The records:
*** Block opens ***

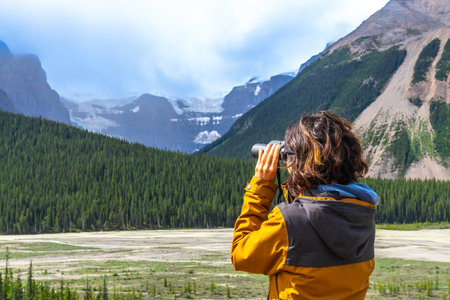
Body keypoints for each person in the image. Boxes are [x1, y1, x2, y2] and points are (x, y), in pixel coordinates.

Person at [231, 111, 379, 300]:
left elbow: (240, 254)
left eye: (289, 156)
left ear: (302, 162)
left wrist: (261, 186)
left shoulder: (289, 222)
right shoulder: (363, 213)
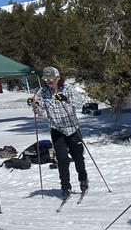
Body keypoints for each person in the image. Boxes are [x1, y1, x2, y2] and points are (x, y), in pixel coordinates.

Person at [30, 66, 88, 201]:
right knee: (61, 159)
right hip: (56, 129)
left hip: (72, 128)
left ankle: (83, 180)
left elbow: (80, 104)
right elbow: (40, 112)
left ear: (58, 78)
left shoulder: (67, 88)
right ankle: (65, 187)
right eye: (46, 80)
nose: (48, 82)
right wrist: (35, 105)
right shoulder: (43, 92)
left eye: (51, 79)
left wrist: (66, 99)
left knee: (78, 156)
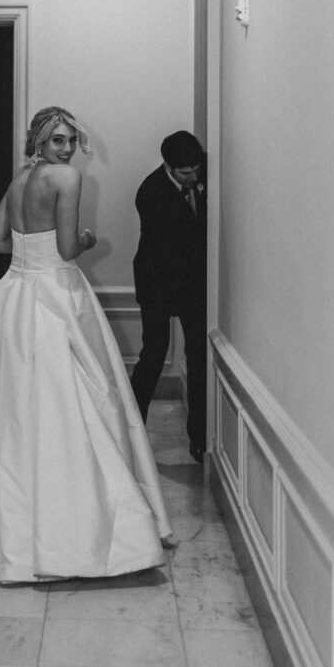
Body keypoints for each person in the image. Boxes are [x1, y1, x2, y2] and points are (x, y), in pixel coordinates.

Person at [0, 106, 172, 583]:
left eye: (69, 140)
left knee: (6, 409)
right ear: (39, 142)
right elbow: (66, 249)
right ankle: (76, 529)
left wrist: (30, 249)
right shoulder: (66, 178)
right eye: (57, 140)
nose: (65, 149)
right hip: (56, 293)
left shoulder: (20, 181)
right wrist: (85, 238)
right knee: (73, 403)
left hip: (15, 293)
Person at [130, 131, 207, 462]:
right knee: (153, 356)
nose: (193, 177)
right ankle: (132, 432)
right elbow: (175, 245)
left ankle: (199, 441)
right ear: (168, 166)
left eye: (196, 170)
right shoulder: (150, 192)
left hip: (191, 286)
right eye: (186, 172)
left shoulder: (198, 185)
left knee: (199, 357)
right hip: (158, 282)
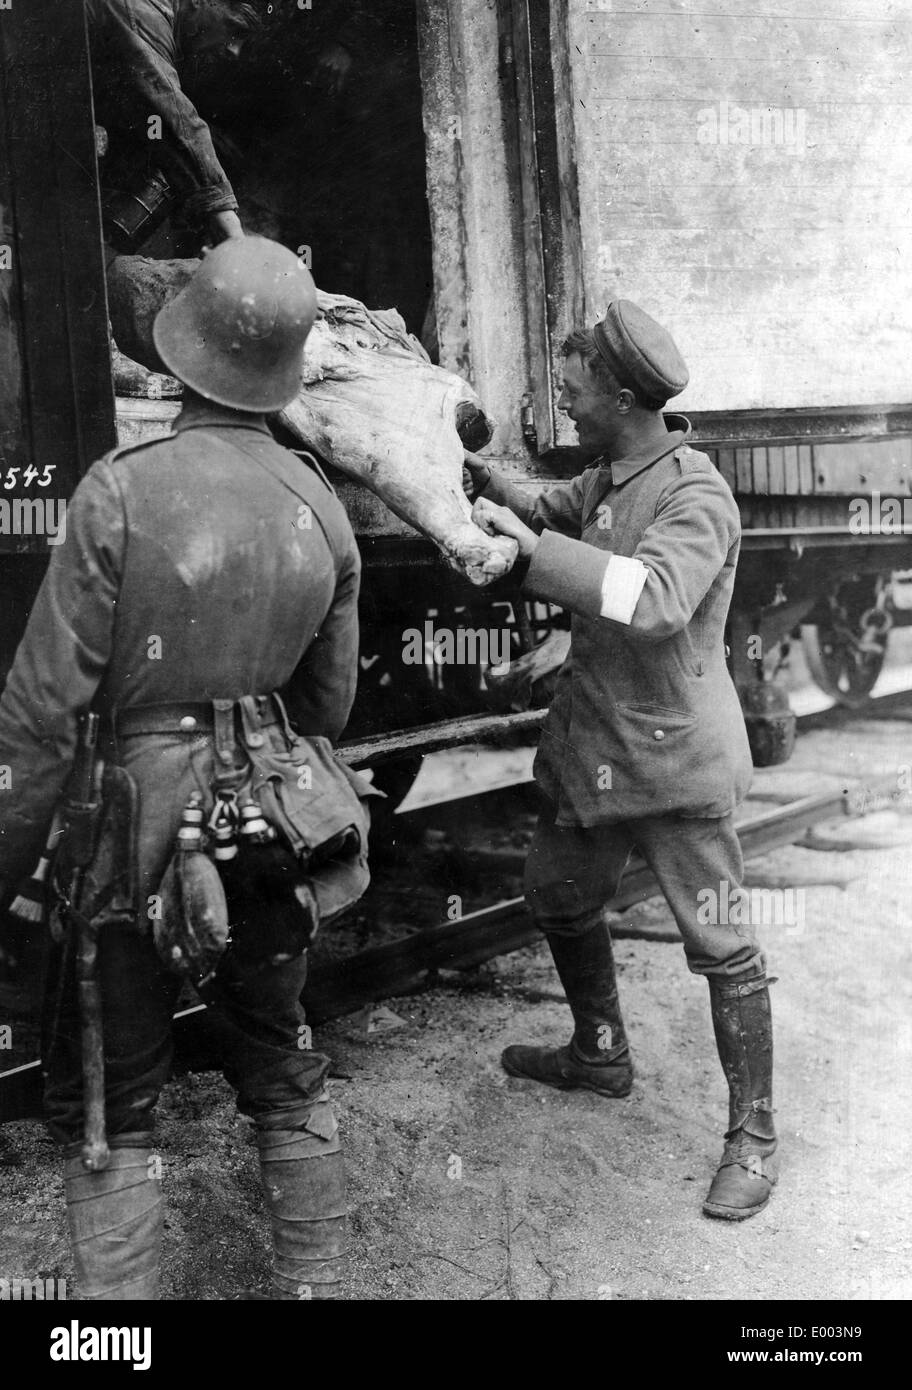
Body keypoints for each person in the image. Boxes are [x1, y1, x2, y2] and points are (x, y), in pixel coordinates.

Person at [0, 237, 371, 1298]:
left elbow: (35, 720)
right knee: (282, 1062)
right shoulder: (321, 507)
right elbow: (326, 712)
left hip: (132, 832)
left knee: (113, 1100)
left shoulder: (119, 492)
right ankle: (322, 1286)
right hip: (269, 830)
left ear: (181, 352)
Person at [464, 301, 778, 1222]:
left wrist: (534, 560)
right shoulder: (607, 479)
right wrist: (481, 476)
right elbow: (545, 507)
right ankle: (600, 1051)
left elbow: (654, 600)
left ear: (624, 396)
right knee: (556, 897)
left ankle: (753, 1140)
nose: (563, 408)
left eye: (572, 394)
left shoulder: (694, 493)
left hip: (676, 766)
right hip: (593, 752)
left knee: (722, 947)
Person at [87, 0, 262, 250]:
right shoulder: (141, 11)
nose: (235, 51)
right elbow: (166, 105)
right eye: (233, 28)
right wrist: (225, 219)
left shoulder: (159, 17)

*** Block closes ***

Aim of the exercise: Would you copy out each line of the records above where the word "knee" occurs?

Worked solution:
right knee: (61, 159)
left knee: (78, 156)
left knee: (6, 409)
right knee: (73, 403)
right knee: (153, 356)
left knee: (199, 357)
right knee: (282, 1062)
left knee: (113, 1100)
right knee: (556, 897)
left knee: (722, 947)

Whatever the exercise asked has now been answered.